§ **Assignment**:
Copy everything from the line with "Ferienparks" down to the line with "Вы смотрели", and swap "Sommerpreisen" for "Winterpreisen" without changing anything else. Return only those lines, and leave out the pictures.
──────── Records for this exercise ────────
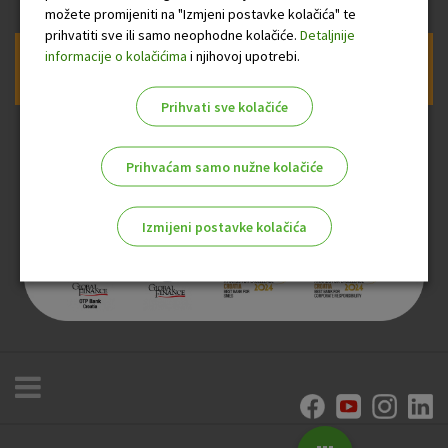
možete promijeniti na "Izmjeni postavke kolačića" te
prihvatiti sve ili samo neophodne kolačiće.
Detaljnije
informacije o kolačićima
i njihovoj upotrebi.
Prijava na newsletter OTP banke
Prihvati sve kolačiće
Prihvaćam samo nužne kolačiće
Izmijeni postavke kolačića
Odaberite najbolju opciju za vas!
Marketinški kolačići
Analitički kolačići
Nužni kolačići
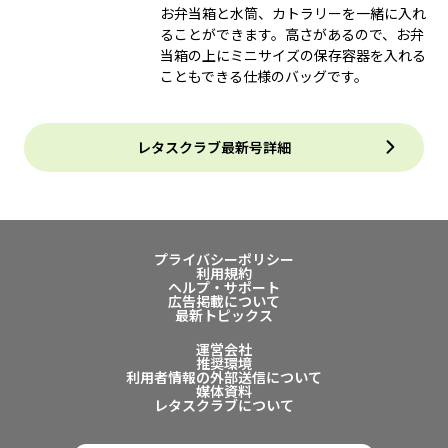
お弁当箱と水筒、カトラリーを一緒に入れ
ることができます。高さがあるので、お弁
当箱の上にミニサイズの保存容器を入れる
こともできる仕様のバッグです。
レタスクラブ最新号詳細
プライバシーポリシー
利用規約
ヘルプ・サポート
広告掲載について
最新トピックス
運営会社
推奨環境
利用者情報の外部送信について
媒体資料
レタスクラブについて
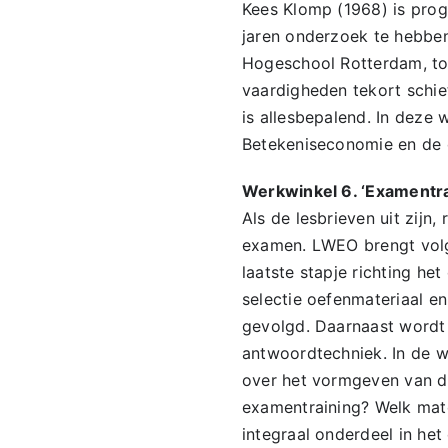
Kees Klomp (1968) is pro
jaren onderzoek te hebbe
Hogeschool Rotterdam, too
vaardigheden tekort schi
is allesbepalend. In deze
Betekeniseconomie en de d
Werkwinkel 6. ‘Examentr
Als de lesbrieven uit zijn
examen. LWEO brengt volge
laatste stapje richting h
selectie oefenmateriaal e
gevolgd. Daarnaast wordt
antwoordtechniek. In de 
over het vormgeven van d
examentraining? Welk mater
integraal onderdeel in het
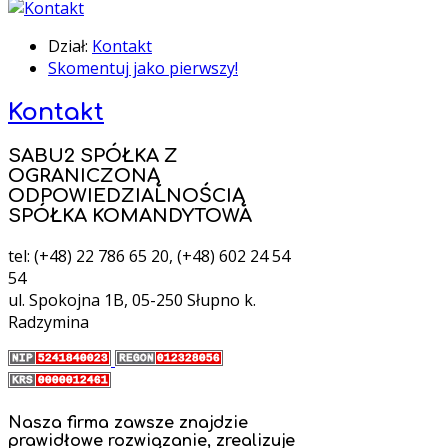
Dział:
Kontakt
Skomentuj jako pierwszy!
Kontakt
SABU2 SPÓŁKA Z
OGRANICZONĄ
ODPOWIEDZIALNOŚCIĄ
SPÓŁKA KOMANDYTOWA
tel: (+48) 22 786 65 20, (+48) 602 24 54
54
ul. Spokojna 1B, 05-250 Słupno k.
Radzymina
Nasza firma zawsze znajdzie
prawidłowe rozwiązanie, zrealizuje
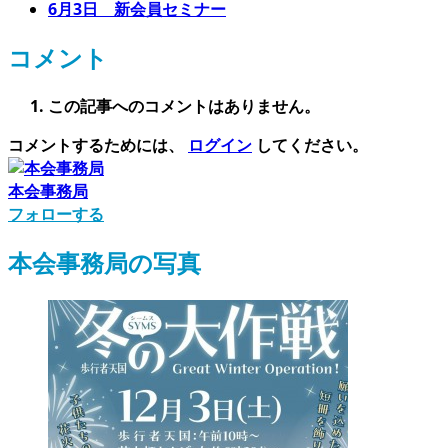
6月3日 新会員セミナー
コメント
この記事へのコメントはありません。
コメントするためには、
ログイン
してください。
本会事務局
フォローする
本会事務局の写真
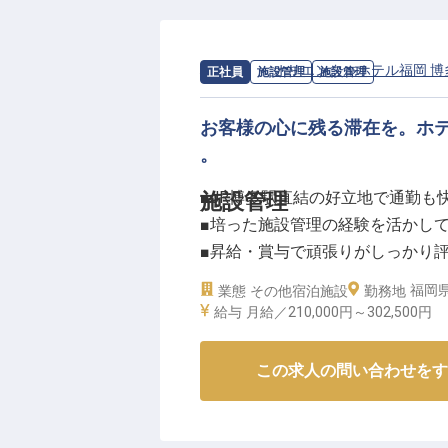
求人情報：
オリエンタルホテル福岡 博
正社員
施設管理
施設管理
お客様の心に残る滞在を。ホ
。
■JR博多駅直結の好立地で通勤も
施設管理
■培った施設管理の経験を活かし
■昇給・賞与で頑張りがしっかり
■お客様の安心と快適を支えるや
福岡県
業態
その他宿泊施設
勤務地
給与
月給／210,000円～
302,500円
ーー【お客様に最高の安心と快適
当ホテルは、お客様が心から安ら
この求人の問い合わせをす
しを大切にしています。
施設管理のプロフェッショナルと
様の安全と快適な滞在を保証する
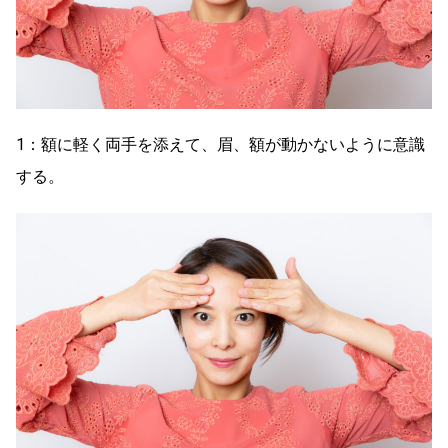
1：額に軽く両手を添えて、眉、額が動かないように意識
する。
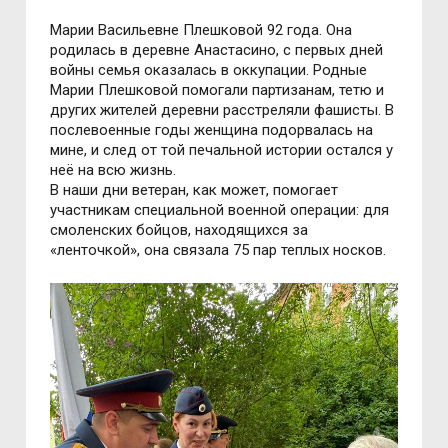
Марии Васильевне Плешковой 92 года. Она
родилась в деревне Анастасино, с первых дней
войны семья оказалась в оккупации. Родные
Марии Плешковой помогали партизанам, тетю и
других жителей деревни расстреляли фашисты. В
послевоенные годы женщина подорвалась на
мине, и след от той печальной истории остался у
неё на всю жизнь.
В наши дни ветеран, как может, помогает
участникам специальной военной операции: для
смоленских бойцов, находящихся за
«ленточкой», она связала 75 пар теплых носков.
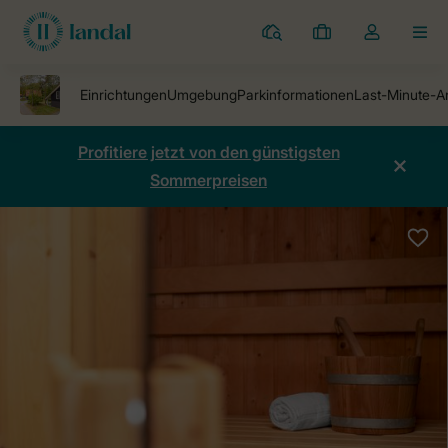
Ferienparks
Meine
Dropdown-
MEN
Buchungen
Menü
meines
Kontos
öffnen
Profitiere jetzt von den günstigsten
Sommerpreisen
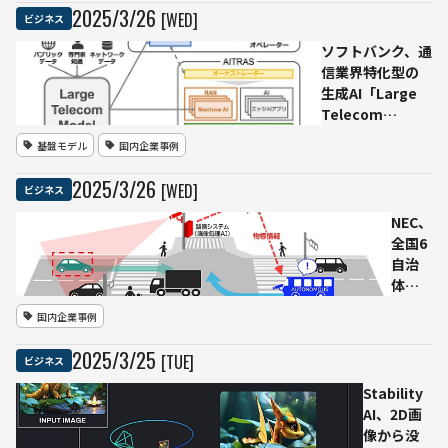
グ性能を強化
2025
/
3
/
26
[WED]
ビジネス
した“思考型
AI”が始動
ソフトバンク、通
信業界特化型の
生成AI「Large
Telecom
Model（LTM）」
基盤モデル
国内企業事例
を開発―基地局
設定の最適化や
2025
/
3
/
26
[WED]
ビジネス
ネットワーク運
用自動化を視野
NEC、
に
全国6
自治
体で
路車
国内企業事例
協調
型自
2025
/
3
/
25
[TUE]
ビジネス
動運
転支
Stability
援シ
AI、2D画
ステ
像から没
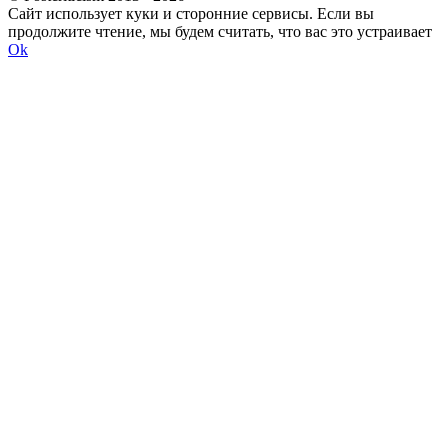
Сайт использует куки и сторонние сервисы. Если вы
продолжите чтение, мы будем считать, что вас это устраивает
Ok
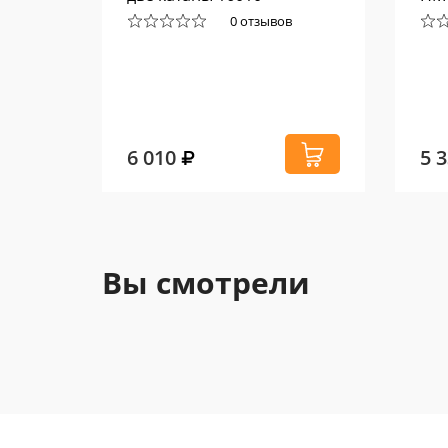
0 отзывов
6 010
5 
Вы смотрели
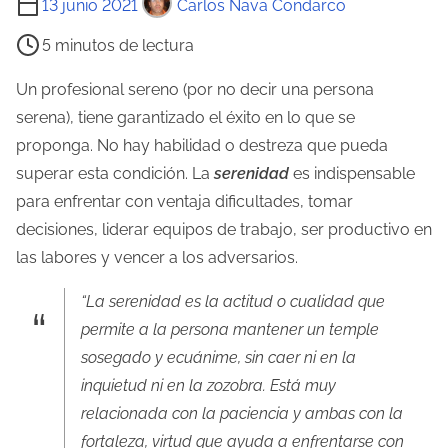
13 junio 2021
Carlos Nava Condarco
i
5 minutos de lectura
e
m
Un profesional sereno (por no decir una persona
p
serena), tiene garantizado el éxito en lo que se
o
proponga. No hay habilidad o destreza que pueda
d
superar esta condición. La
serenidad
es indispensable
e
para enfrentar con ventaja dificultades, tomar
l
decisiones, liderar equipos de trabajo, ser productivo en
e
las labores y vencer a los adversarios.
c
“La serenidad es la actitud o cualidad que
t
permite a la persona mantener un temple
u
sosegado y ecuánime, sin caer ni en la
r
inquietud ni en la zozobra. Está muy
a
relacionada con la paciencia y ambas con la
d
fortaleza, virtud que ayuda a enfrentarse con
e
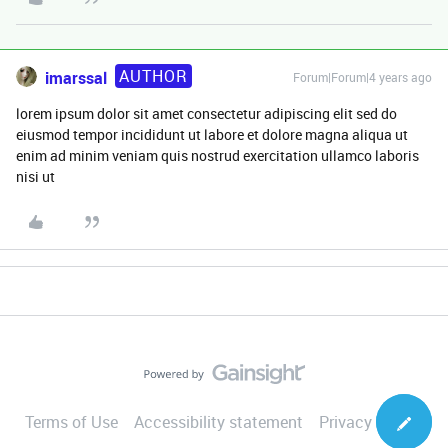
AUTHOR
imarssal
Forum|Forum|4 years ago
lorem ipsum dolor sit amet consectetur adipiscing elit sed do
eiusmod tempor incididunt ut labore et dolore magna aliqua ut
enim ad minim veniam quis nostrud exercitation ullamco laboris
nisi ut
Terms of Use
Accessibility statement
Privacy Notice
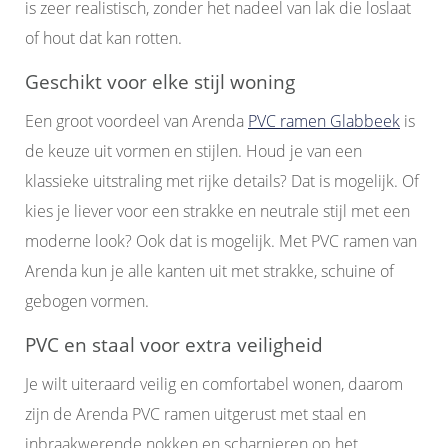
is zeer realistisch, zonder het nadeel van lak die loslaat
of hout dat kan rotten.
Geschikt voor elke stijl woning
Een groot voordeel van Arenda
PVC ramen Glabbeek
is
de keuze uit vormen en stijlen. Houd je van een
klassieke uitstraling met rijke details? Dat is mogelijk. Of
kies je liever voor een strakke en neutrale stijl met een
moderne look? Ook dat is mogelijk. Met PVC ramen van
Arenda kun je alle kanten uit met strakke, schuine of
gebogen vormen.
PVC en staal voor extra veiligheid
Je wilt uiteraard veilig en comfortabel wonen, daarom
zijn de Arenda PVC ramen uitgerust met staal en
inbraakwerende nokken en scharnieren op het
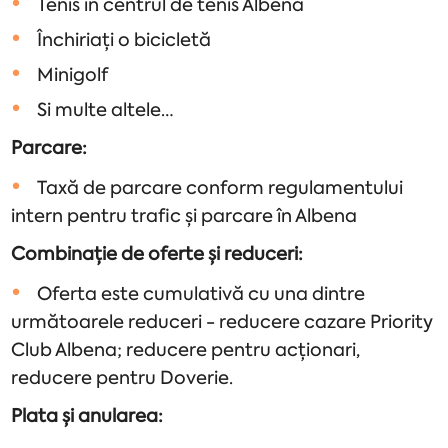
Tenis în centrul de tenis Albena
Închiriați o bicicletă
Minigolf
Si multe altele…
Parcare:
Taxă de parcare conform regulamentului
intern pentru trafic și parcare în Albena
Combinație de oferte și reduceri:
Oferta este cumulativă cu una dintre
următoarele reduceri - reducere cazare Priority
Club Albena; reducere pentru acționari,
reducere pentru Doverie.
Plata și anularea:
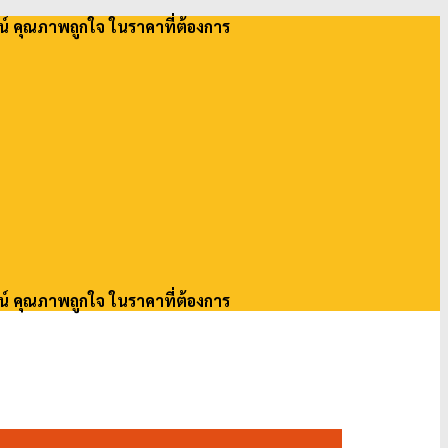
น์ คุณภาพถูกใจ ในราคาที่ต้องการ
น์ คุณภาพถูกใจ ในราคาที่ต้องการ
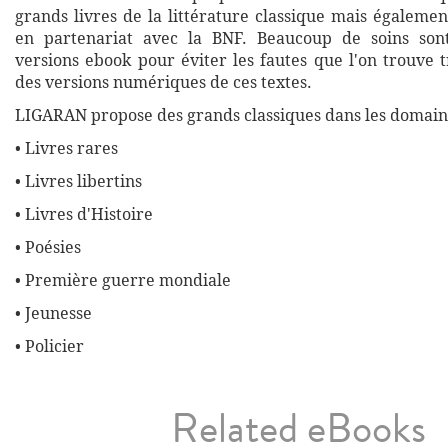
grands livres de la littérature classique mais égalemen
en partenariat avec la BNF. Beaucoup de soins son
versions ebook pour éviter les fautes que l'on trouve 
des versions numériques de ces textes.
LIGARAN propose des grands classiques dans les domaine
• Livres rares
• Livres libertins
• Livres d'Histoire
• Poésies
• Première guerre mondiale
• Jeunesse
• Policier
Related eBooks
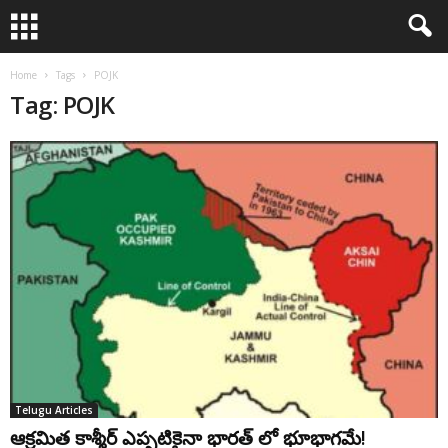
Home
Tags
POJK
Tag: POJK
Telugu Articles
ఆక్రమిత కాశ్మీర్ ఎప్పటికైనా భారత్ లో భూభాగమే!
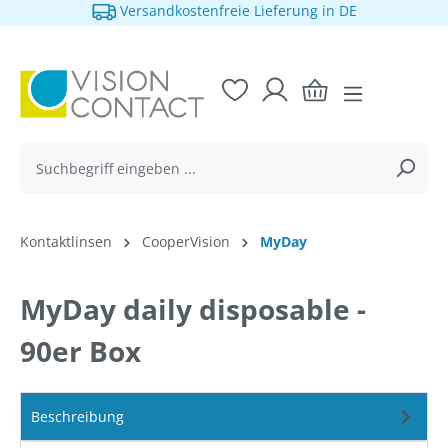
Versandkostenfreie Lieferung in DE
alt springen
Kontaktlinsen
CooperVision
MyDay
MyDay daily disposable -
90er Box
Beschreibung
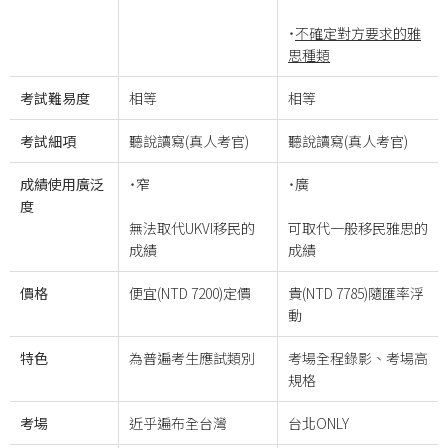
˙
不確定對方要求的雅
思種類
考試難易度
相等
相等
考試細項
聽說讀寫(真人考官)
聽說讀寫(真人考官)
成績使用廣泛
˙窄
˙廣
度
無法取代UKVI移民的
可取代一般移民雅思的
成績
成績
價格
便宜(NTD 7200)定價
貴(NTD 7785)隨匯率浮
動
特色
為普遍考生應試類別
考場全程錄影、考場高
規格
考場
近乎遍布全台灣
台北ONLY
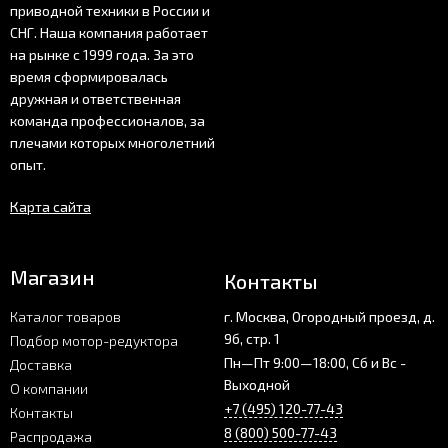
приводной техники в России и
СНГ. Наша компания работает
на рынке с 1999 года. За это
время сформировалась
дружная и ответственная
команда профессионалов, за
плечами которых многолетний
опыт.
Карта сайта
Магазин
Контакты
Каталог товаров
г. Москва, Огородный проезд, д.
9б, стр. 1
Подбор мотор-редуктора
Пн—Пт 9:00—18:00, Сб и Вс -
Доставка
Выходной
О компании
+7 (495) 120-77-43
Контакты
8 (800) 500-77-43
Распродажа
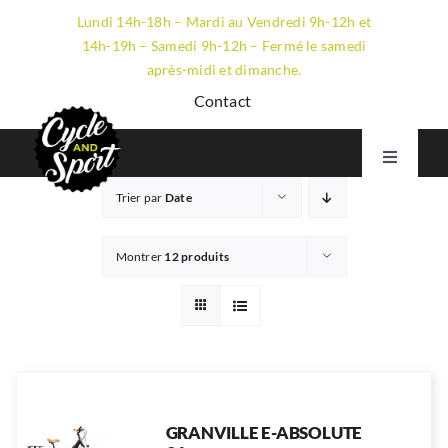
Passer
Lundi 14h-18h – Mardi au Vendredi 9h-12h et
au
14h-19h – Samedi 9h-12h – Fermé le samedi
contenu
après-midi et dimanche.
Contact
Toggle
Navigati
Trier par
Date
VTT
GRAVEL
Montrer
12 produits
ROUTE
ÉLECTRIQUE
LE MAGASIN
GRANVILLE E-ABSOLUTE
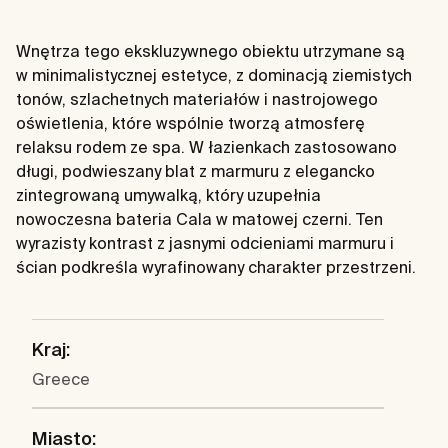
Wnętrza tego ekskluzywnego obiektu utrzymane są
w minimalistycznej estetyce, z dominacją ziemistych
tonów, szlachetnych materiałów i nastrojowego
oświetlenia, które wspólnie tworzą atmosferę
relaksu rodem ze spa. W łazienkach zastosowano
długi, podwieszany blat z marmuru z elegancko
zintegrowaną umywalką, który uzupełnia
nowoczesna bateria Cala w matowej czerni. Ten
wyrazisty kontrast z jasnymi odcieniami marmuru i
ścian podkreśla wyrafinowany charakter przestrzeni.
Kraj:
Greece
Miasto:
────────
§ **Result**:
Ferienparks
Meine
Dropdown-
MEN
Buchungen
Menü
meines
Kontos
öffnen
Profitiere jetzt von den günstigsten
Winterpreisen
グ性能を強化
2025
/
3
/
26
[WED]
ビジネス
した“思考型
AI”が始動
ソフトバンク、通
信業界特化型の
生成AI「Large
Telecom
Model（LTM）」
基盤モデル
国内企業事例
を開発―基地局
設定の最適化や
2025
/
3
/
26
[WED]
ビジネス
ネットワーク運
用自動化を視野
NEC、
に
全国6
自治
体で
路車
国内企業事例
協調
型自
2025
/
3
/
25
[TUE]
ビジネス
動運
転支
Stability
援シ
AI、2D画
ステ
像から没
Сайт использует куки и сторонние сервисы. Если вы
продолжите чтение, мы будем считать, что вас это устраивает
Ok
0 отзывов
6 010
5 
Вы смотрели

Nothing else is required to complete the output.